J’étais rassuré. Mais j’ouvris ensuite le livre de M. Ochorowicz, sur la suggestion mentale, et tout mon effarement me ressaisit. Ordonner à une femme (qui n’a pas de raison pour être autre chose) d’être Jeanne d’Arc, à merveille : cela peut même avoir de bons résultats sociaux. Mais voici qu’on peut amener — et ici encore une abondance de preuves, de précautions et de témoignages — une personne humaine à deviner, sans un mot prononcé, les plus secrets détails d’une pensée étrangère.
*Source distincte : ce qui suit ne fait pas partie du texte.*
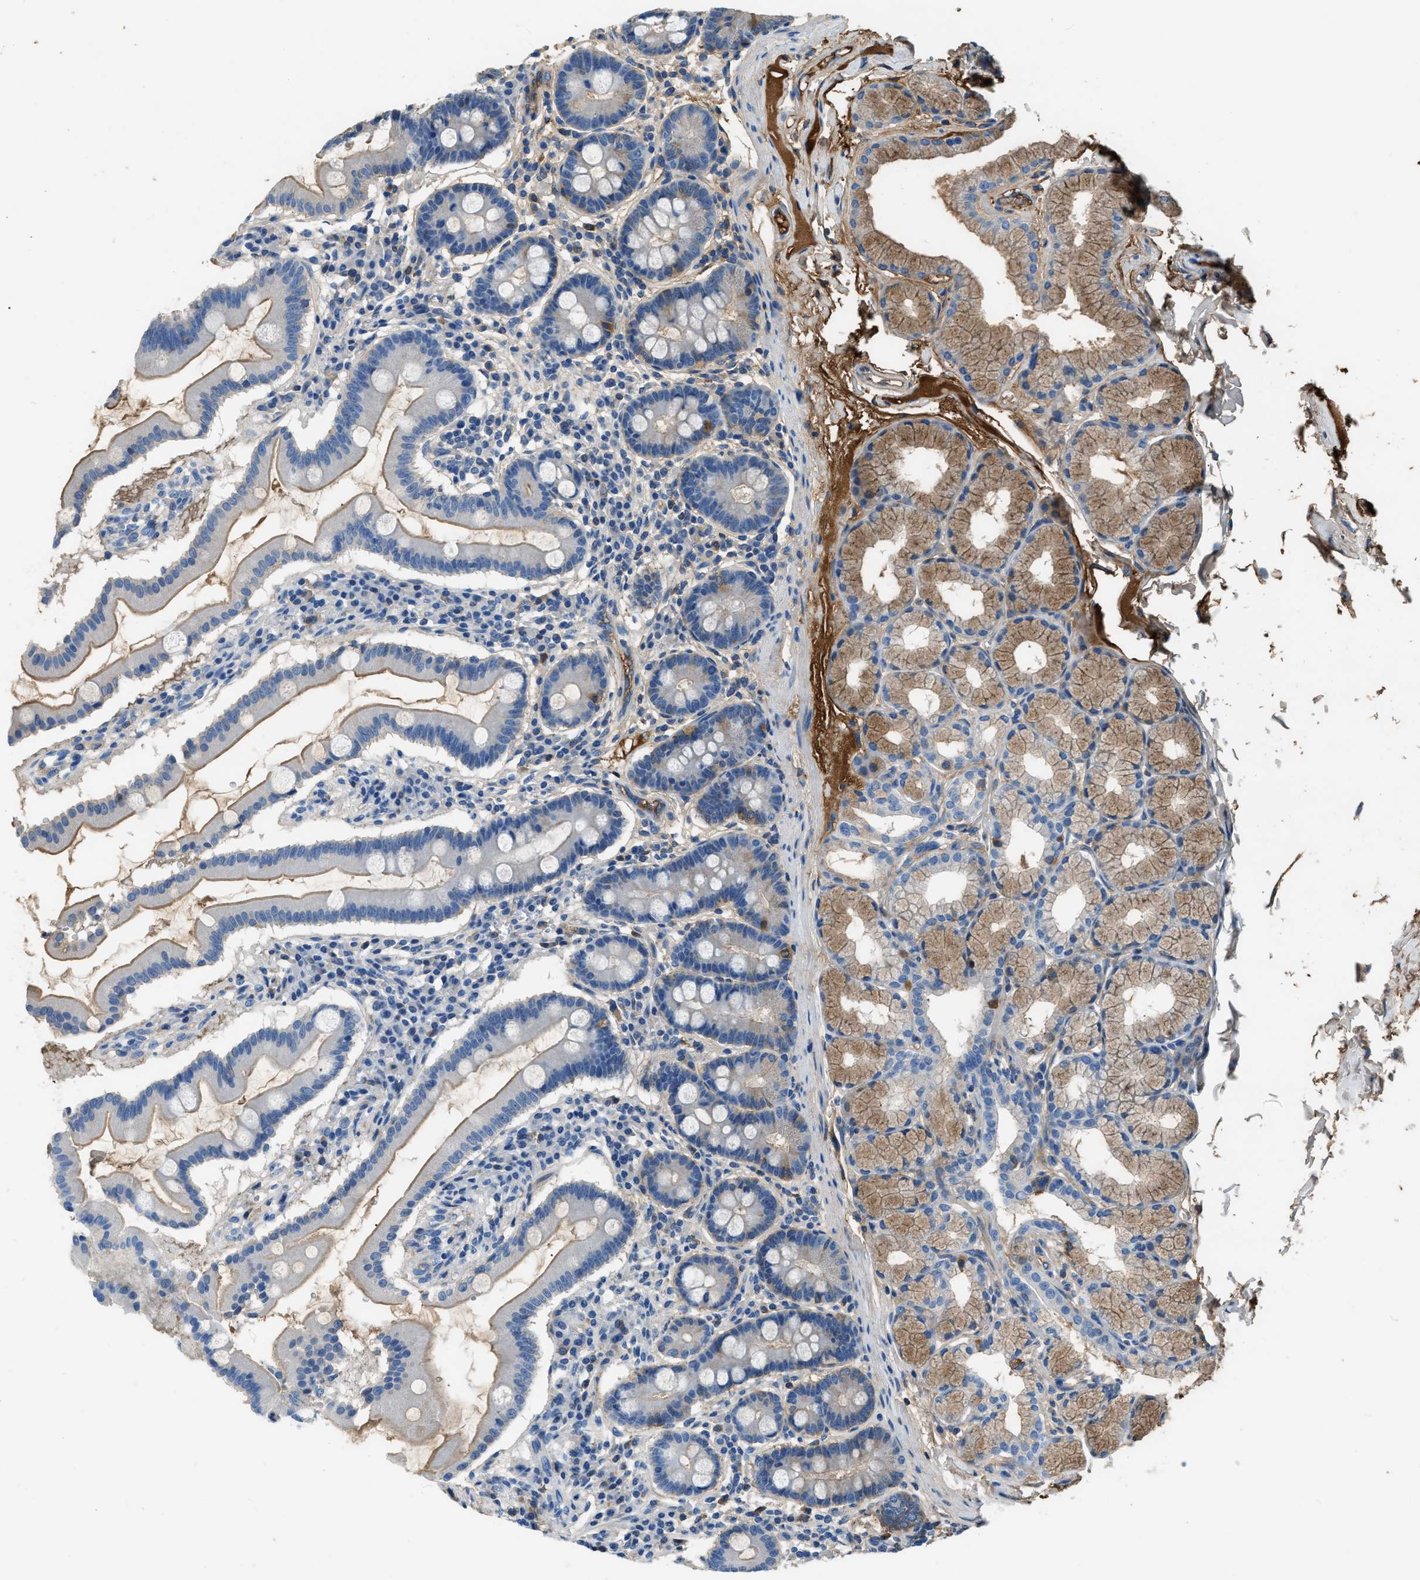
{"staining": {"intensity": "weak", "quantity": "25%-75%", "location": "cytoplasmic/membranous"}, "tissue": "duodenum", "cell_type": "Glandular cells", "image_type": "normal", "snomed": [{"axis": "morphology", "description": "Normal tissue, NOS"}, {"axis": "topography", "description": "Duodenum"}], "caption": "Immunohistochemistry (IHC) (DAB) staining of benign human duodenum reveals weak cytoplasmic/membranous protein positivity in approximately 25%-75% of glandular cells. The protein of interest is shown in brown color, while the nuclei are stained blue.", "gene": "STC1", "patient": {"sex": "male", "age": 50}}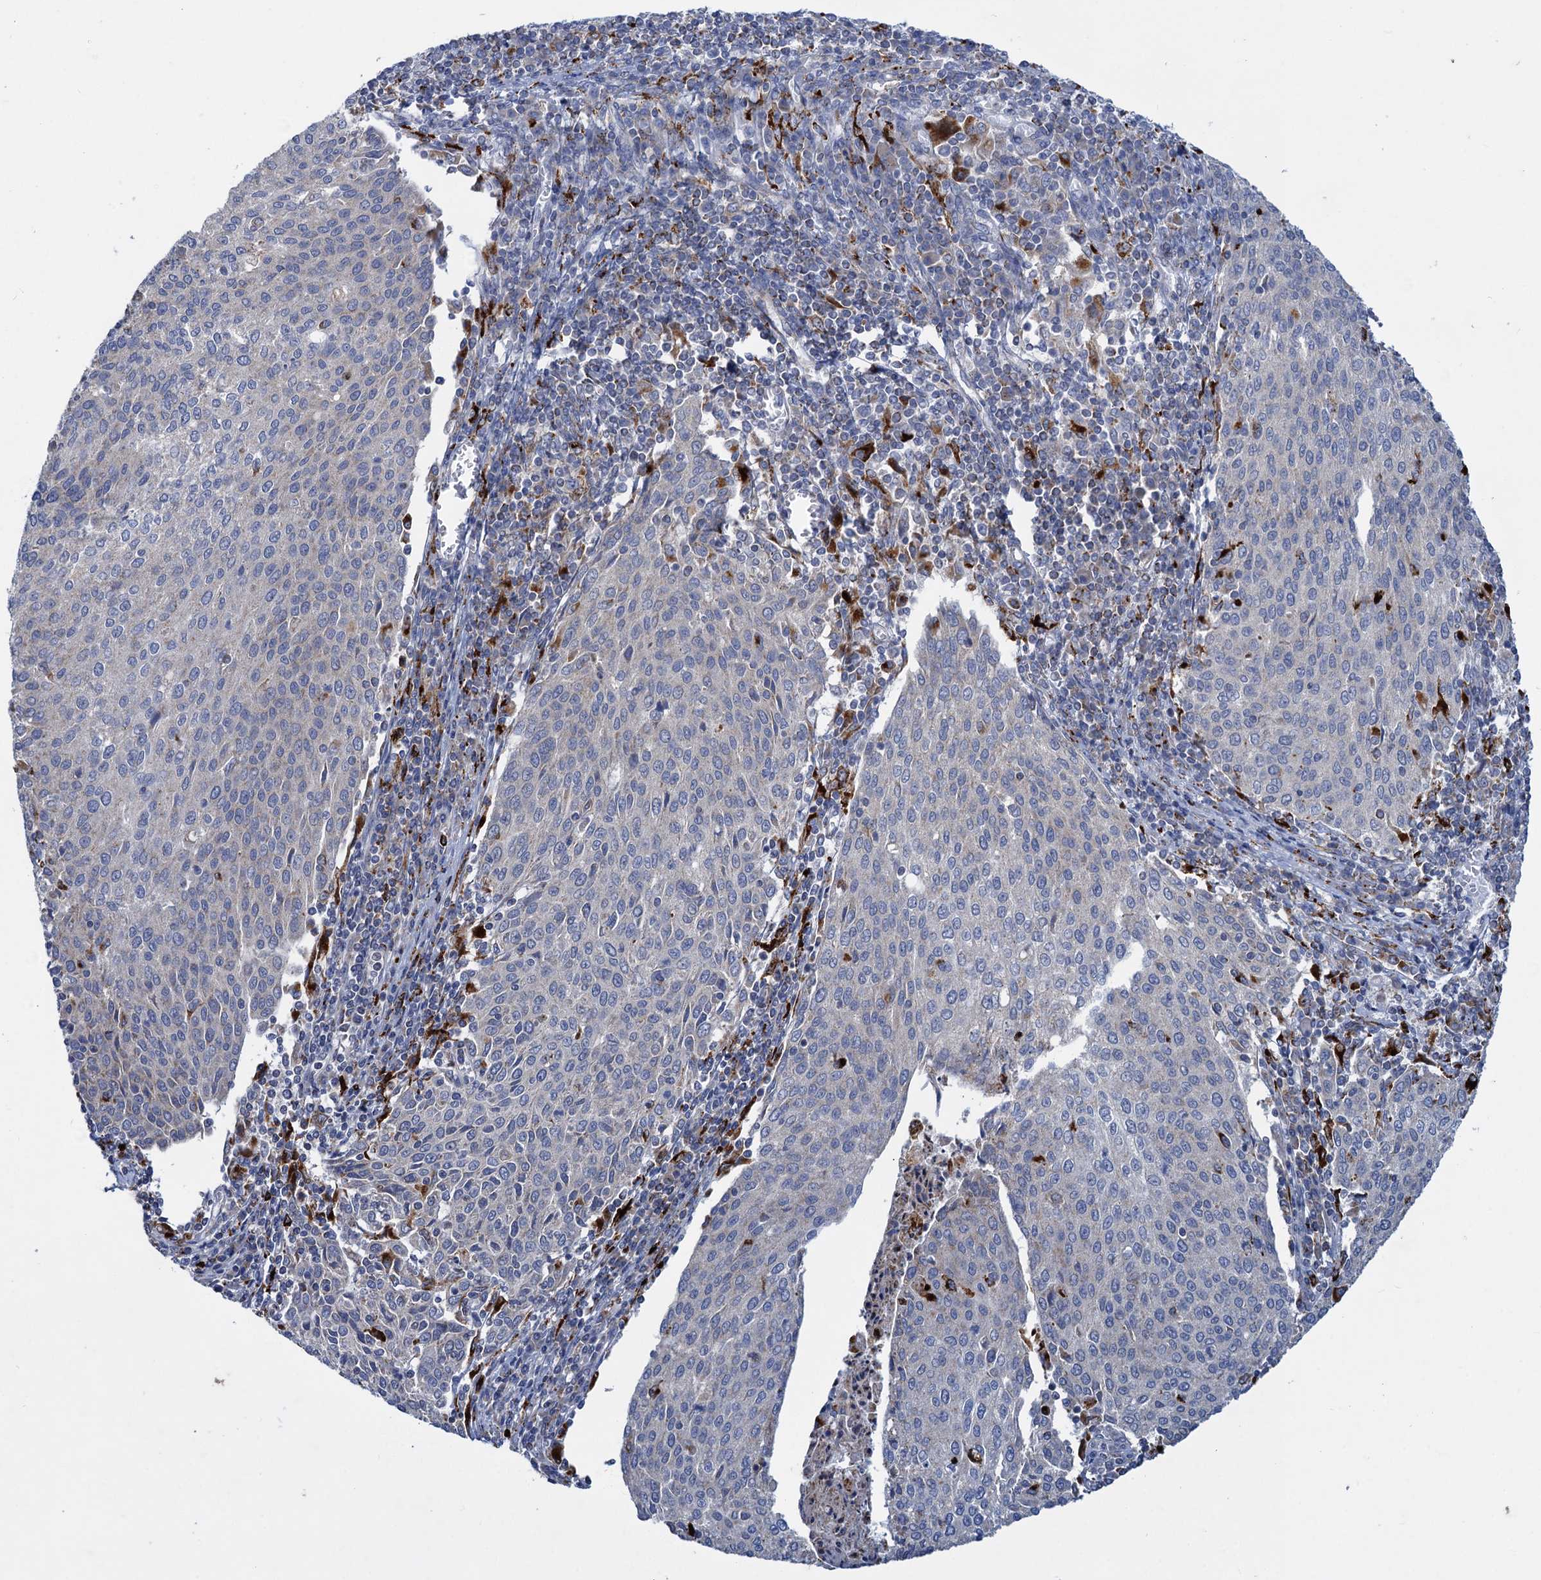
{"staining": {"intensity": "negative", "quantity": "none", "location": "none"}, "tissue": "cervical cancer", "cell_type": "Tumor cells", "image_type": "cancer", "snomed": [{"axis": "morphology", "description": "Squamous cell carcinoma, NOS"}, {"axis": "topography", "description": "Cervix"}], "caption": "High power microscopy micrograph of an immunohistochemistry photomicrograph of cervical squamous cell carcinoma, revealing no significant positivity in tumor cells.", "gene": "ANKS3", "patient": {"sex": "female", "age": 46}}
On peut vouloir qu’une femme prenne un livre sur une table : et la femme, sans que rien de sensible lui ait indiqué ce vouloir, exécute l’ordre ainsi pensé. On peut, sans rien dire à un malade, déposer sur sa tête un gramme d’ipéca, dans un papier, en laissant même l’adresse imprimée du pharmacien : et le malade éprouve des nausées, des régurgitations, comme s’il avait absorbé le remède qui est dans son chapeau. On peut obtenir d’une jeune femme illettrée, sans lui parler aucunement, tous les détails pathologiques d’une maladie, ou bien lui faire réciter des poèmes symbolistes en dialectes de la basse Égypte. Un exercice charmant, c’est encore de vouloir qu’un homme fasse, dans dix jours, à certaine heure, certaine chose, de ne lui en point souffler mot, et de constater avec quel scrupule, au moment voulu, l’homme exécute un ordre qu’on a ainsi négligé de lui donner.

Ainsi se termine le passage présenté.